Wolfe line search along ``d`` with :func:`scipy.optimize.line_search`.
Evaluates ``F.value`` and the coordinate gradient ``X.riesz(F.grad(x))`` over
the flat coordinate representation, so SciPy's slope
``coordinate_gradient . d`` is the correct directional derivative
``df(d) = <F.grad(x), d>_X`` even on a weighted space.
Parameters
----------
F : Functional
Objective with a real, inner-product domain ``X = F.domain``.
x : array-like
Current iterate, an element of ``F.domain``.
d : array-like
Search direction, an element of ``F.domain`` interpreted as a coordinate
displacement (the new iterate is ``x + alpha * d``).

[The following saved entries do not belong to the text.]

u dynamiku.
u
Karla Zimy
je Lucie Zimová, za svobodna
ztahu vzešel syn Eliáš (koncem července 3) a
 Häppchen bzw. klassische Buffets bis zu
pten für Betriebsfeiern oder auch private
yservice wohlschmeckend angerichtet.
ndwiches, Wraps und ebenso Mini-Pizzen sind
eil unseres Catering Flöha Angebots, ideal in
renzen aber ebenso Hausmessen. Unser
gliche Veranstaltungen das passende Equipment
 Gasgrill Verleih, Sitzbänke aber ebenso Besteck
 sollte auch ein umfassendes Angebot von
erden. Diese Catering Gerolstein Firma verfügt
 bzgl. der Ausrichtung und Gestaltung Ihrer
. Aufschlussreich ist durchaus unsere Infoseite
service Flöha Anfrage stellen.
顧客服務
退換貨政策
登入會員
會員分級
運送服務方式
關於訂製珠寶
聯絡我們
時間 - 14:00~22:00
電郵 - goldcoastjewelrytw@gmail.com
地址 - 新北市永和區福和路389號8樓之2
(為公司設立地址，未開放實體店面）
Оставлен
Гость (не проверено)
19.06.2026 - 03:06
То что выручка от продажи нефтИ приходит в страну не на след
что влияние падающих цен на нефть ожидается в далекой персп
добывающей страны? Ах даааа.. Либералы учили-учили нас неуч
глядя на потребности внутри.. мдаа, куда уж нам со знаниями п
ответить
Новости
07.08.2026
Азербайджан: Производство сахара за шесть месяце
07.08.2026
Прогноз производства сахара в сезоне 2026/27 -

The adapter does not
transform ``d``: both ``-F.grad(x)`` (natural/metric steepest descent) and
``-X.riesz(F.grad(x))`` (coordinate steepest descent) are valid descent
directions.
**kw
Forwarded to :func:`scipy.optimize.line_search` (e.g. ``gfk``,
``old_fval``, ``c1``, ``c2``, ``amax``). The SciPy ``args`` parameter is
not supported (a ``Functional`` takes only its domain element).
Returns
-------
tuple
The SciPy ``line_search`` tuple
``(alpha, fc, gc, new_fval, old_fval, new_slope)``. ``alpha`` is the step
length and is ``None`` when the line search fails to satisfy the Wolfe
conditions.
Raises
------
TypeError
If ``F`` is not a :class:`~spacecore.Functional` or its domain has no
inner-product geometry.
ValueError
If ``F.domain`` is over the complex field, or if the unsupported SciPy
``args`` parameter is passed.
Examples
--------
A descent step on a convex quadratic returns a positive step length.
>>> import numpy as np
>>> import spacecore as sc
>>> ctx = sc.Context(sc.NumpyOps(), dtype=np.float64)
>>> X = sc.DenseCoordinateSpace((2,), ctx)
>>> Q = sc.DenseLinOp(ctx.asarray([[3.0, 0.0], [0.0, 1.0]]), X, X, ctx)
>>> F = sc.LinOpQuadraticForm(Q)
>>> x = ctx.asarray([1.0, 1.0])
>>> d = X.scale(-1.0, F.grad(x))
>>> alpha = sc.line_search_scipy(F, x, d)[0]
>>> bool(alpha > 0.0)
True
"""
import scipy.optimize as sopt
F = require_functional(F, "line_search_scipy")
X = domain_with_geometry(F, "line_search_scipy")
require_real_field(X, "line_search_scipy")
_reject_args(kw, "line_search_scipy")
fun, jac = _make_value_and_grad(F, X)
xk = _flat_host(X, x)
pk = _flat_host(X, d)
return sopt.line_search(fun, jac, xk, pk, **kw)